Emily Arnold McCully, author and illustrator

Publisher Summary:
With her sketchbook labeled My Inventions and her father's toolbox, Mattie could make almost anything – toys, sleds, and a foot warmer. When she was just twelve years old, Mattie designed a metal guard to prevent shuttles from shooting off textile looms and injuring workers. As an adult, Mattie invented the machine that makes the square-bottom paper bags we still use today. However, in court, a man claimed the invention was his, stating that she "could not possibly understand the mechanical complexities." Marvelous Mattie proved him wrong, and over the course of her life earned the title of "the Lady Edison."

Why It’s Fabulous:
Mattie began inventing small things as a child by sketching, problem solving, and building.  She used her factory experience during the industrial revolution to make the lives of workers safer.  Through perseverance and hard work over a two-year period, she invented a complex machine from sketch, to prototype, to final product. She problem solved when things did not work out.  For instance, there was a problem in the initial testing of her first prototype.  Mattie worked to figure it out and to fix it.  She fought against sexist views, but she did not give up even when a man stole her idea.  Instead, she took him to court and won her case.  Rather than sell her invention, she opened up her own business.  Mattie spent her life inventing new machines and trailblazing for women in STEM fields.

Cheryl Harness, author
Carlo Molinari, illustrator

Publisher Summary:
Mary Edwards Walker was always an outspoken woman.  She was one of America’s first woman doctors, and she fought for women’s rights and gave speeches around the country.  But she could also make a statement just by walking down the street—wearing pants in a time when women always wore dresses!
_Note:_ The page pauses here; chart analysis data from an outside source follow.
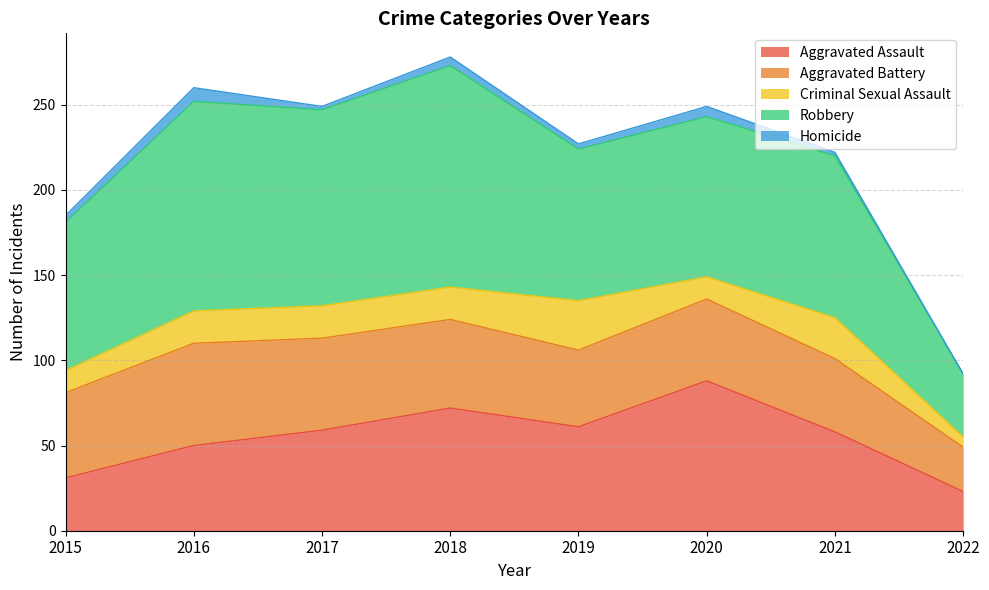

What is the value of the Homicide point at the 4th from the left?

5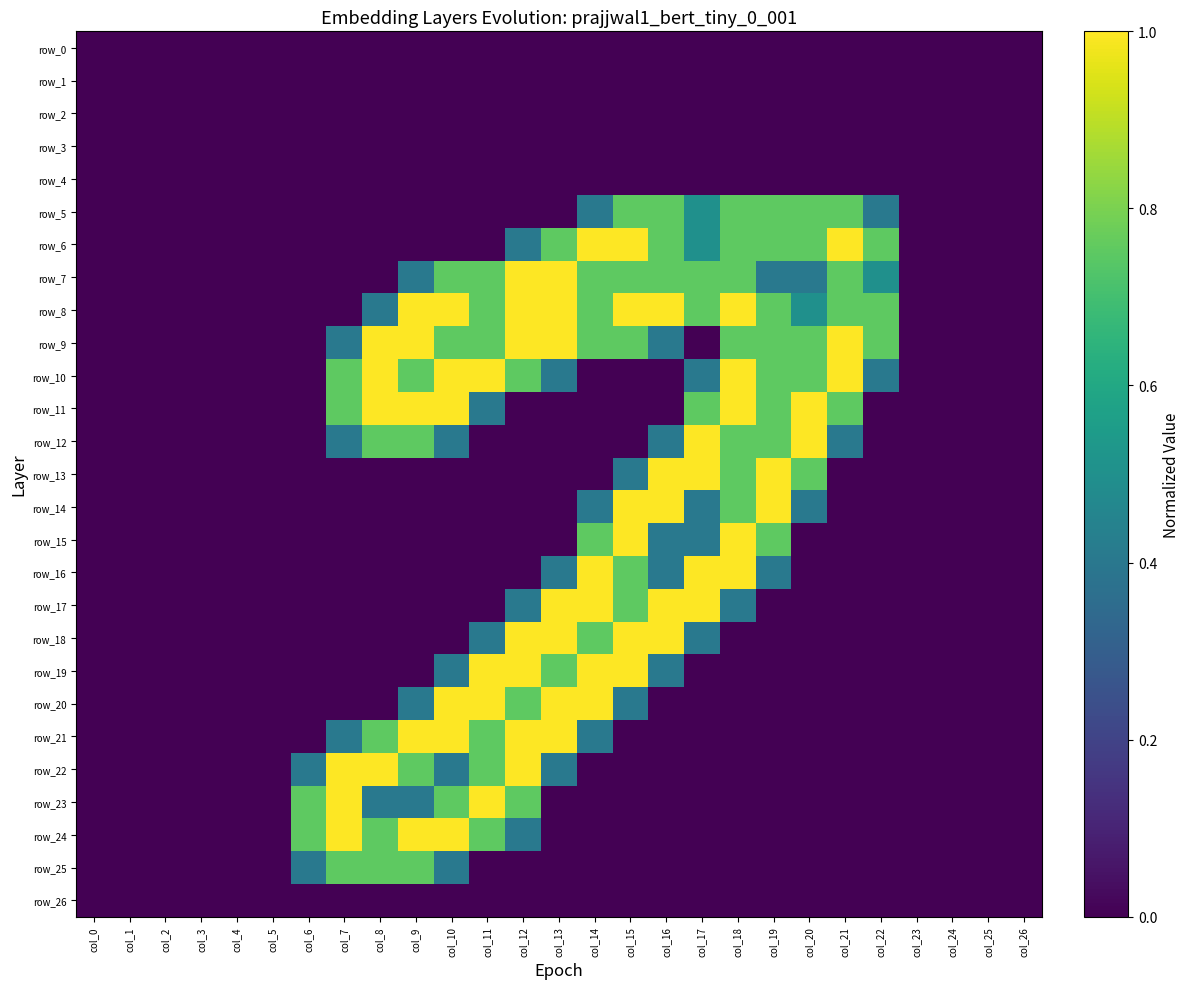

Read the row_25 value at col_6.

0.8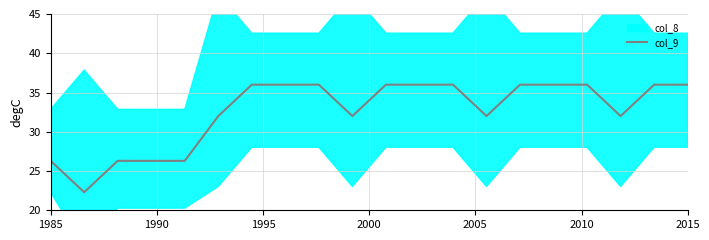

What is the lowest value of the col_9 series?

22.3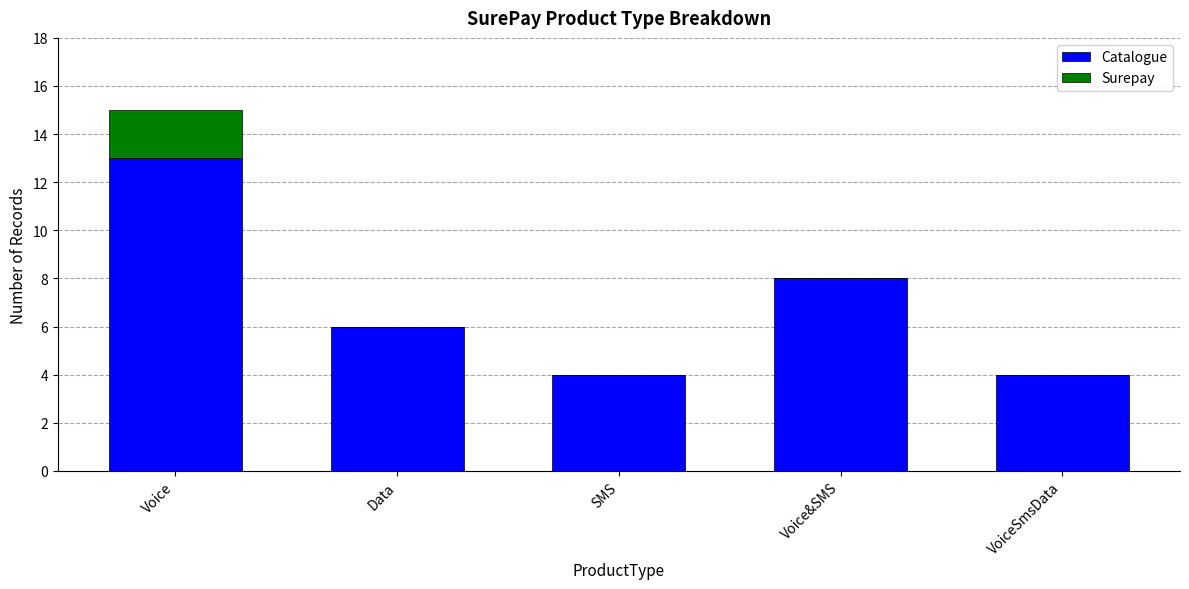

What is the maximum value for Catalogue?

13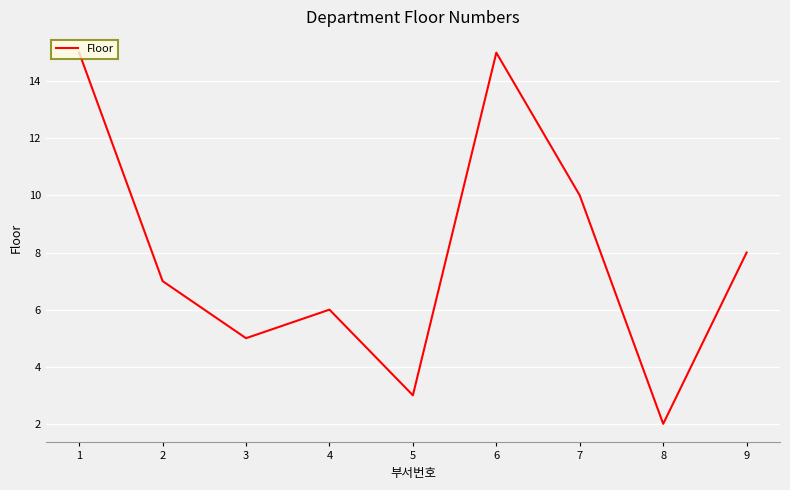

Does the chart have visible grid lines?

Yes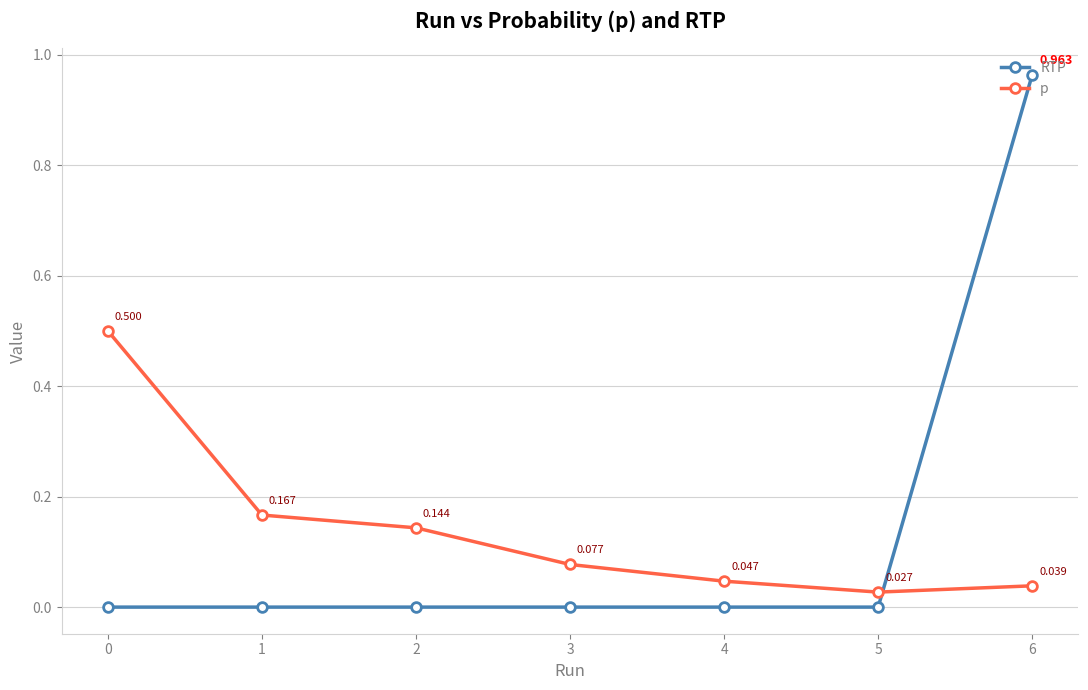

Which series ends up on top after the final intersection of RTP and p?

RTP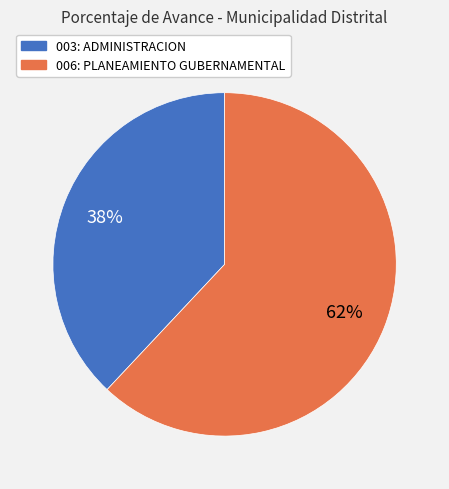

The 006: PLANEAMIENTO GUBERNAMENTAL slice represents 76% of the pie. True or false?

False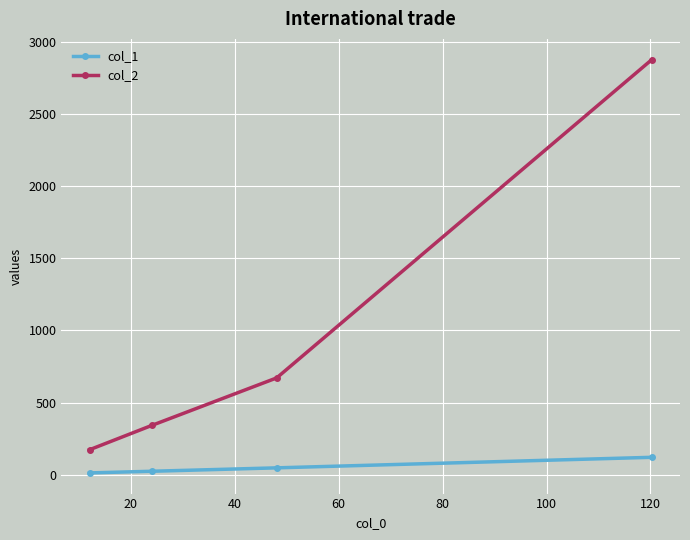

Which series has the largest total across all categories?

col_2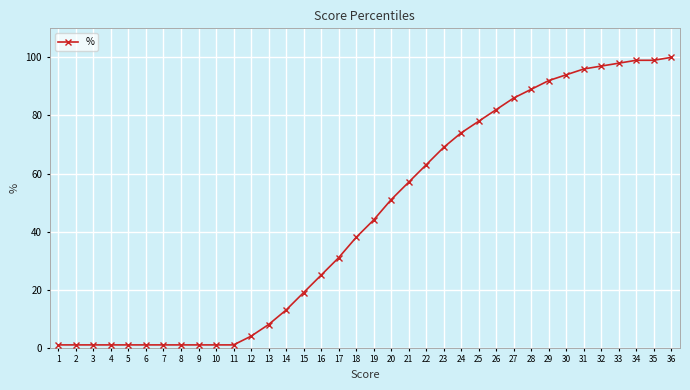

What is the change in value from 29 to 34?

+7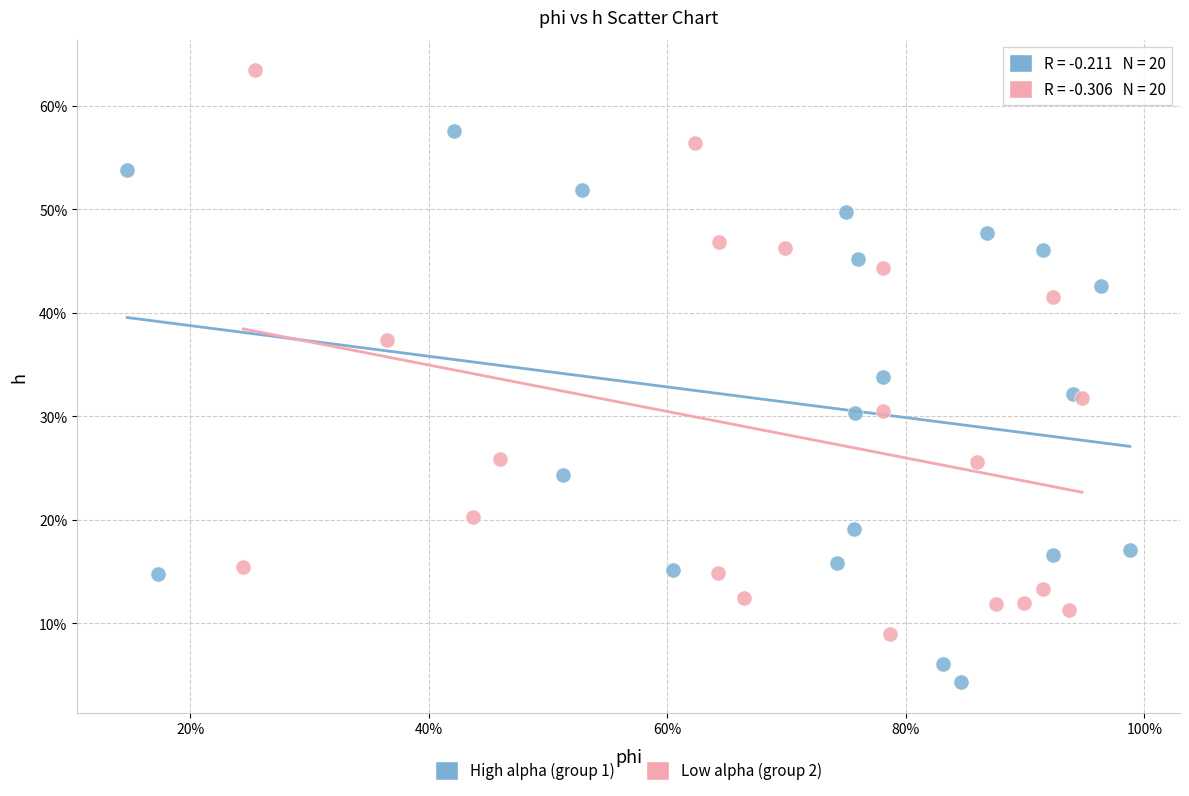

Which series reaches the maximum Y coordinate?

Low alpha (group 2)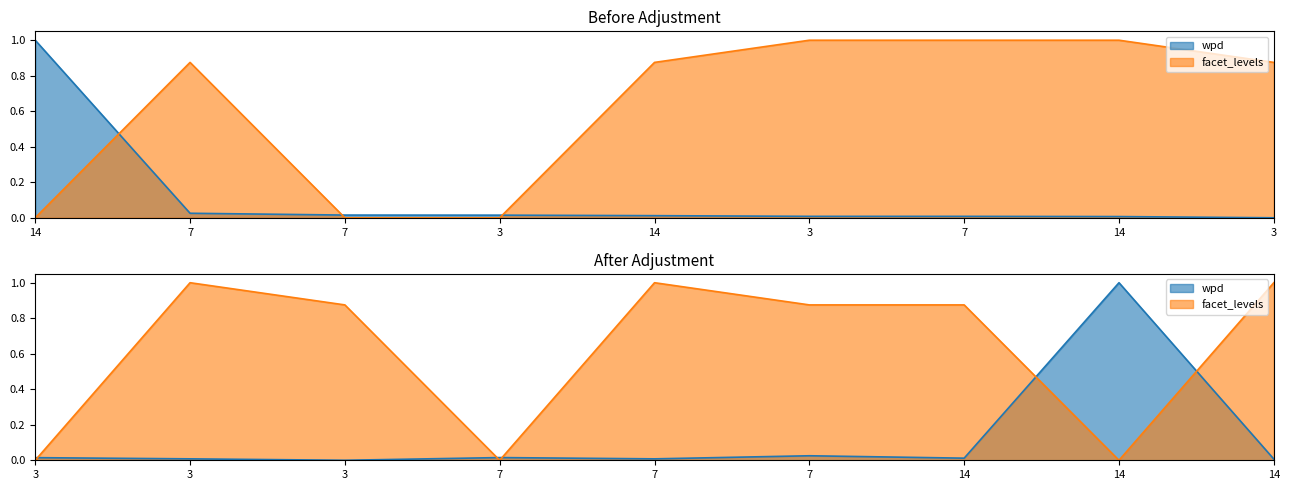

Rank the series by their average value, from highest to lowest.

facet_levels, wpd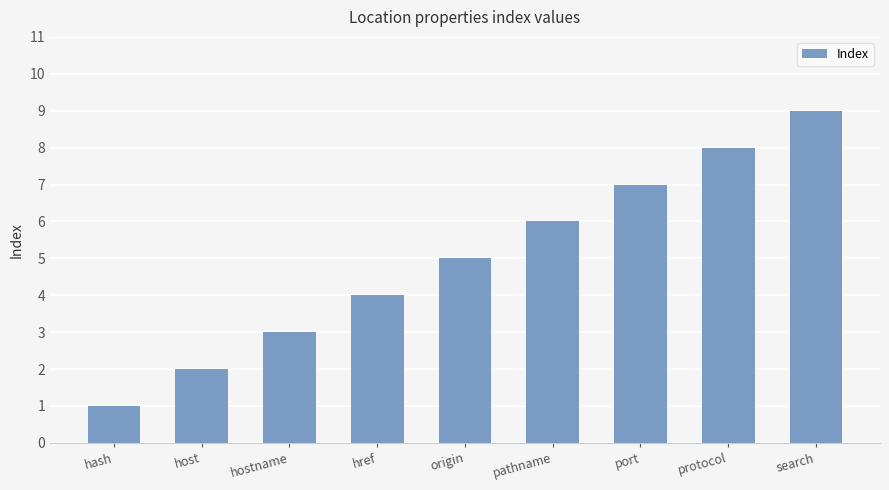

Count the values in the range 3 to 7.

5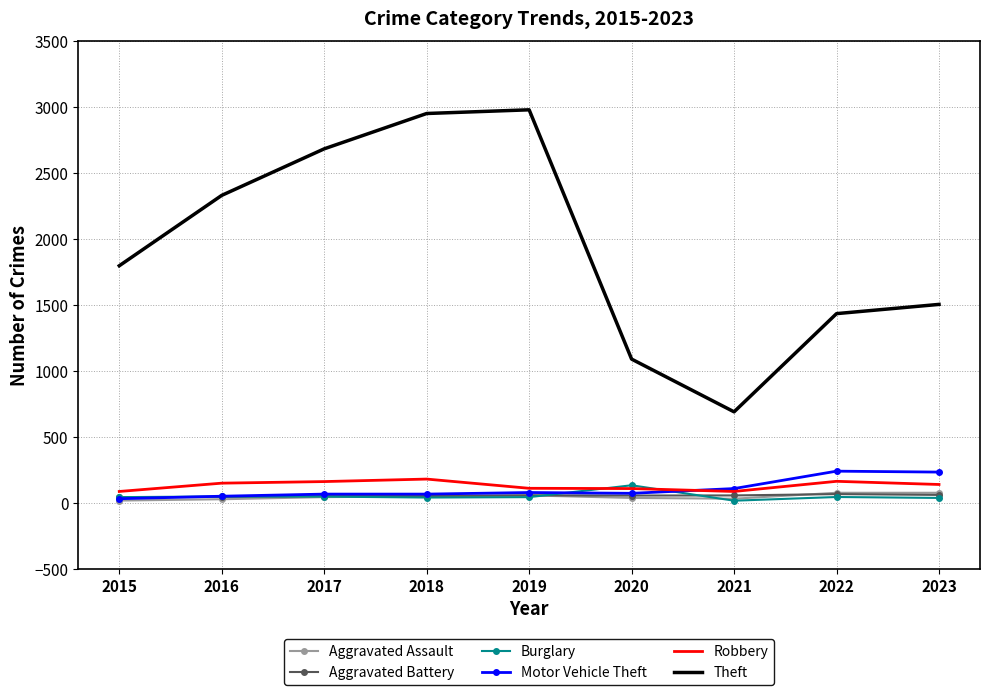

What is the difference between the Robbery values at 2018 and 2019?

70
When the Civil War struck, she set out to serve her country and treat wounded soldiers—not as a nurse, but as a doctor.  She faced extreme danger behind enemy lines and for her bravery she received the Medal of Honor, the highest a war veteran can receive.  She remains the first and only woman to ever hold this honor. 

A hero far ahead of her time, Dr. Walker encountered prejudice and ridicule as well as glory.  And she always insisted on living—and dressing—on her own terms. 

Why It’s Fabulous:
Dr. Walker volunteered when the Civil War began, doing anything she could from writing letters for wounded soldiers to raising money to help with medical care.  She wanted to do more.  She wanted to use her medical knowledge and skills.  Patriotic and determined, she followed the troops and helped in the makeshift battlefield hospitals.  Though her perseverance, she was finally appointed “to serve as an assistant surgeon in the U.S. Army, a first for the military and a first for women.”  While moving back and forth between enemy lines helping the wounded, she was taken as a prisoner of war for several months until being released in an officer exchange.  People laughed at her for her clothes, even after the war.  However, she stayed “true to her ideals.”  She wore her suit and her Medal of Honor with pride.  She wanted women to live and to think freely “unbound by a corset or her society’s expectations.”